In A Nutshell
Wadhwani AI is a non-profit institute building and deploying applied AI solutions to solve critical issues in public health, agriculture, education, and urban development in underserved communities in the global south. We collaborate with governments, social sector organizations, academic and research institutions, and domain experts to identify real-world problems, and develop practical AI solutions to tackle these issues with the aim of making a substantial positive impact.
Responsibilities
- Annotate user queries sequentially within each session while considering previous queries and responses to maintain conversational continuity and context.
- Translate corrected user queries into clear and grammatically accurate English while preserving the original meaning and intent.
- Rephrase user queries into complete standalone English queries using the current query, chat history, and available metadata for effective answer generation.
- Identify and map crops mentioned in queries to the standardized crop list and assign the appropriate advisory category based on query intent and context.
- Ensure consistency, accuracy, completeness, and adherence to project annotation guidelines, SOPs, confidentiality, and quality standards.
- Review annotated sessions to validate translations, rephrased queries, crop mapping, advisory category mapping, and contextual understanding incorporated during annotation.
- Identify inconsistencies, ambiguities, missing information, annotation errors, and potential biases, and provide corrective feedback to improve annotation quality and dataset reliability.
- Ensure standardized interpretation and uniformity across the dataset, with each session handled by a single annotator and independently reviewed for quality assurance.
- Validate agricultural advisories, pest management protocols, and crop-related recommendations against established agronomic literature and extension advisories.
- Create and maintain high-quality ground-truth datasets, document evaluation decisions, and follow standardized evaluation protocols.
- Evaluate AI-generated responses for accuracy, relevance, completeness, and alignment with recommended agricultural practices.
- Identify incorrect, incomplete, or misleading AI responses, flag knowledge gaps, and provide structured feedback to support model refinement and improvement.
- Participate in calibration and review discussions to maintain evaluation consistency and support continuous enhancement of the AI system.
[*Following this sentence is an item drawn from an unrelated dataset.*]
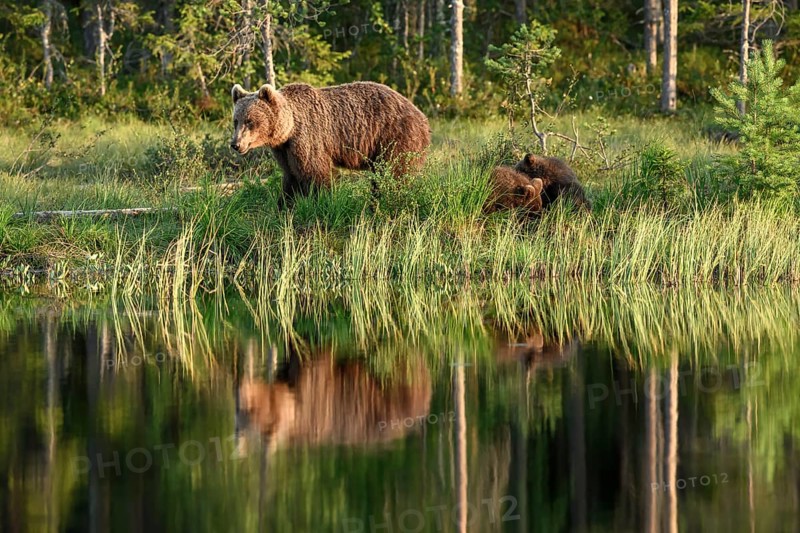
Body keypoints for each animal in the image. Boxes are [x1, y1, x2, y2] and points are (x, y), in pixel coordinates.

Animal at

- Perform additional tasks related to annotation, review, evaluation, and quality assurance as assigned by the supervisor or project team.
Skillset
- Education: Master’s degree (Second or Third or Fourth year) or PhD (Any year) in Entomology, Plant Pathology or Agronomy from an accredited university or college. Students pursuing a degree can also participate in.
- Experience: Experience working with or training farmers is required.
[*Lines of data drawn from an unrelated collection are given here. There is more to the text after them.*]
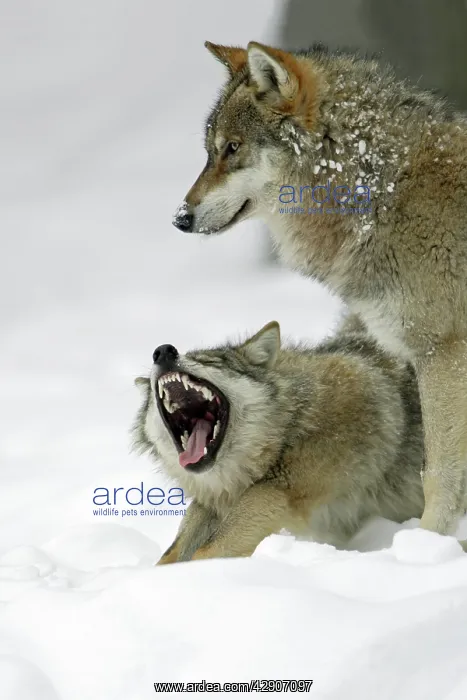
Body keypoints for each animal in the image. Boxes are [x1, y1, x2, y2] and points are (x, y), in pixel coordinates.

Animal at [133, 317, 425, 563]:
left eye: (210, 362)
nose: (163, 351)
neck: (290, 422)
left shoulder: (281, 487)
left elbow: (212, 546)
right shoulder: (213, 502)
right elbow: (174, 550)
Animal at [172, 41, 467, 539]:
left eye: (232, 148)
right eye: (211, 151)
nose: (180, 218)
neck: (381, 194)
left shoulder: (441, 353)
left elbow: (440, 473)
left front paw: (427, 543)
- Domain Knowledge: Strong understanding of crops, common plant diseases, pest identification, and agronomic terminology. Ability to assess the correctness of crop-related annotations is essential.
- Tools Availability: Access to a functional laptop and a reliable internet connection is mandatory.
- Technical Skills: Proficient with multitasking in a split-screen setup, using Excel or Google Sheets, and performing data entry and copy-paste operations efficiently.
- Communication Skills: Strong verbal and written communication skills to participate in team calls, deliver feedback effectively, and coordinate with the project team.
- Collaboration: Ability to work effectively with geographically dispersed teams and in multicultural environments.